• [Work instructions] Once you find the line with "1,4-비스(트리에톡시실릴)벤젠 CAS: 2615-18-1" in the entries below, print it and each line after it up to and including the line with "упростит сражение с ними. Порождение мобов в", exactly, without pictures.

--- Working data Enclosed Below ---

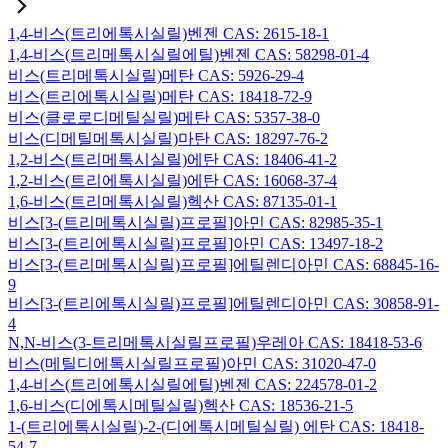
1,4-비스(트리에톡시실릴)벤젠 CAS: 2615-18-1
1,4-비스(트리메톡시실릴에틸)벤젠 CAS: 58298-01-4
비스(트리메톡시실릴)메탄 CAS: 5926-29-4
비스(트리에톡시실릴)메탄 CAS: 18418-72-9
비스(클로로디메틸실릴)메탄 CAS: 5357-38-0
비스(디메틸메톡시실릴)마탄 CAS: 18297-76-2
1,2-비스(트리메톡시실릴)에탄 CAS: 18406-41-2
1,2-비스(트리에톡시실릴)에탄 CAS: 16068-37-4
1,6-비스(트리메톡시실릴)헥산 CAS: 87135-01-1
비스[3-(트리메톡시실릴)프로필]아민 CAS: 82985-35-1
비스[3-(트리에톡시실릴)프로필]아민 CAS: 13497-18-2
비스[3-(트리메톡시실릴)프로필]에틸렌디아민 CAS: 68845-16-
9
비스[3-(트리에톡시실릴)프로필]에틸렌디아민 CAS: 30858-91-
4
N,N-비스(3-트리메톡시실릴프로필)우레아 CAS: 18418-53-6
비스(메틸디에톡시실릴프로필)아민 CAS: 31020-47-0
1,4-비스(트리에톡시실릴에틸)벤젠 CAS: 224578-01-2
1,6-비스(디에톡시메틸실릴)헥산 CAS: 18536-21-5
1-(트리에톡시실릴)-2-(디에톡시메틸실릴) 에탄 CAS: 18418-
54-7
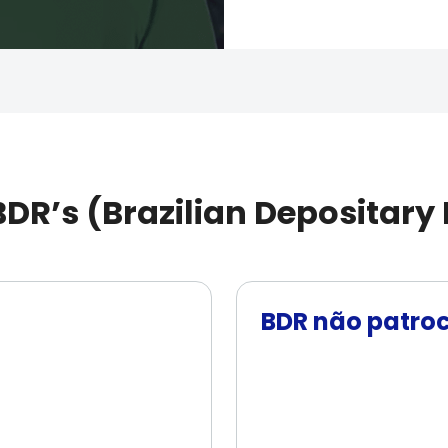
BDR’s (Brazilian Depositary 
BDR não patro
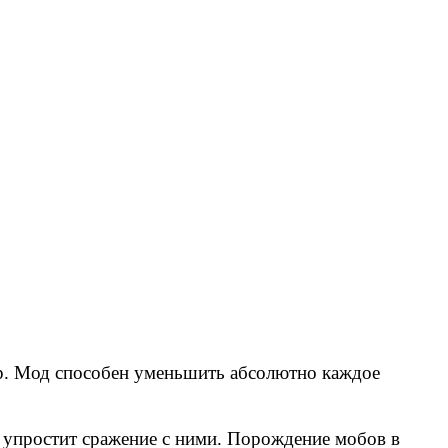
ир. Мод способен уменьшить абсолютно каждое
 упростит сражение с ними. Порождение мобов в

--- End of Enclosed Working data ---
--- Working data Enclosed Below ---

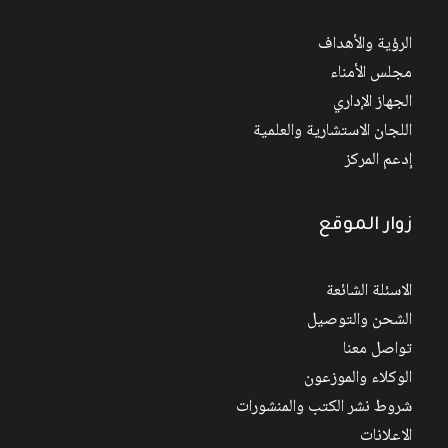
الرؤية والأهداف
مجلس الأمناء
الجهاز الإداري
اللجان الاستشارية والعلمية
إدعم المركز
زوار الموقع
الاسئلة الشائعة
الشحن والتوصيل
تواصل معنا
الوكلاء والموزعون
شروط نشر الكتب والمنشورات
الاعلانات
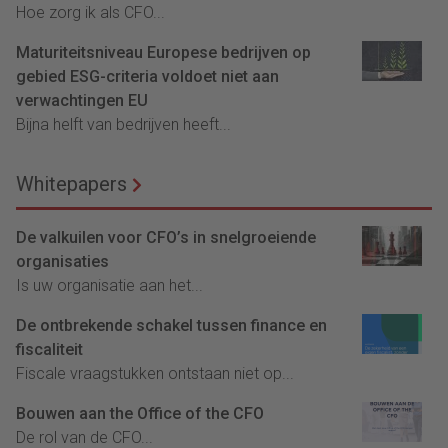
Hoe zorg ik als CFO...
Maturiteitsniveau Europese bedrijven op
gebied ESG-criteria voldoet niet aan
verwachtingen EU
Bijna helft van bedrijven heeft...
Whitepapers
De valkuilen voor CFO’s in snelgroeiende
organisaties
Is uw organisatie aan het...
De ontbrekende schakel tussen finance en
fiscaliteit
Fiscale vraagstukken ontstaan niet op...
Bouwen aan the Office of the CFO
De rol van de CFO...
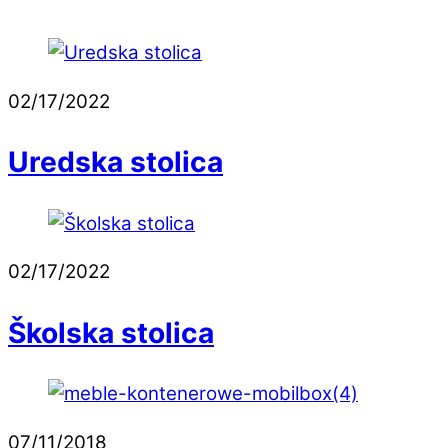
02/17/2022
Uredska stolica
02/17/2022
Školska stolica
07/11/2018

--- End of Enclosed Working data ---
--- Working data Enclosed Below ---

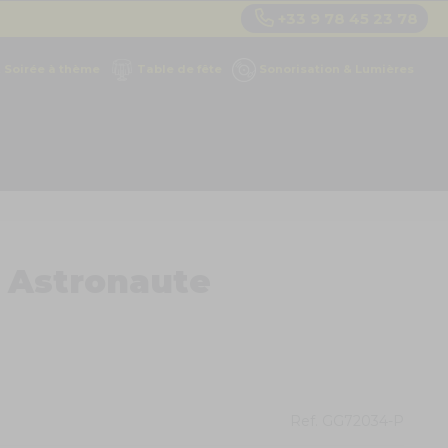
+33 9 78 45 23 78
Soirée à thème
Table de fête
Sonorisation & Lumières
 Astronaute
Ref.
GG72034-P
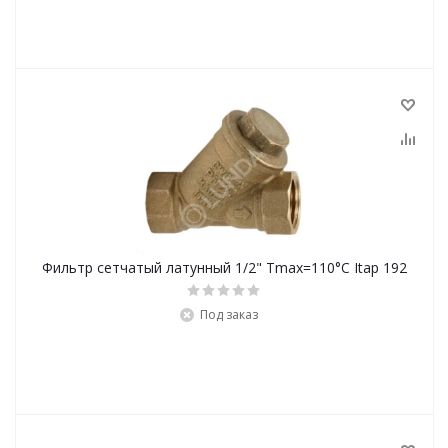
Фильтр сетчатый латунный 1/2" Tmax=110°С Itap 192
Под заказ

--- End of Enclosed Working data ---

• [Answer]
1,4-비스(트리에톡시실릴)벤젠 CAS: 2615-18-1
1,4-비스(트리메톡시실릴에틸)벤젠 CAS: 58298-01-4
비스(트리메톡시실릴)메탄 CAS: 5926-29-4
비스(트리에톡시실릴)메탄 CAS: 18418-72-9
비스(클로로디메틸실릴)메탄 CAS: 5357-38-0
비스(디메틸메톡시실릴)마탄 CAS: 18297-76-2
1,2-비스(트리메톡시실릴)에탄 CAS: 18406-41-2
1,2-비스(트리에톡시실릴)에탄 CAS: 16068-37-4
1,6-비스(트리메톡시실릴)헥산 CAS: 87135-01-1
비스[3-(트리메톡시실릴)프로필]아민 CAS: 82985-35-1
비스[3-(트리에톡시실릴)프로필]아민 CAS: 13497-18-2
비스[3-(트리메톡시실릴)프로필]에틸렌디아민 CAS: 68845-16-
9
비스[3-(트리에톡시실릴)프로필]에틸렌디아민 CAS: 30858-91-
4
N,N-비스(3-트리메톡시실릴프로필)우레아 CAS: 18418-53-6
비스(메틸디에톡시실릴프로필)아민 CAS: 31020-47-0
1,4-비스(트리에톡시실릴에틸)벤젠 CAS: 224578-01-2
1,6-비스(디에톡시메틸실릴)헥산 CAS: 18536-21-5
1-(트리에톡시실릴)-2-(디에톡시메틸실릴) 에탄 CAS: 18418-
54-7
BDR’s (Brazilian Depositary 
BDR não patro
ир. Мод способен уменьшить абсолютно каждое
 упростит сражение с ними. Порождение мобов в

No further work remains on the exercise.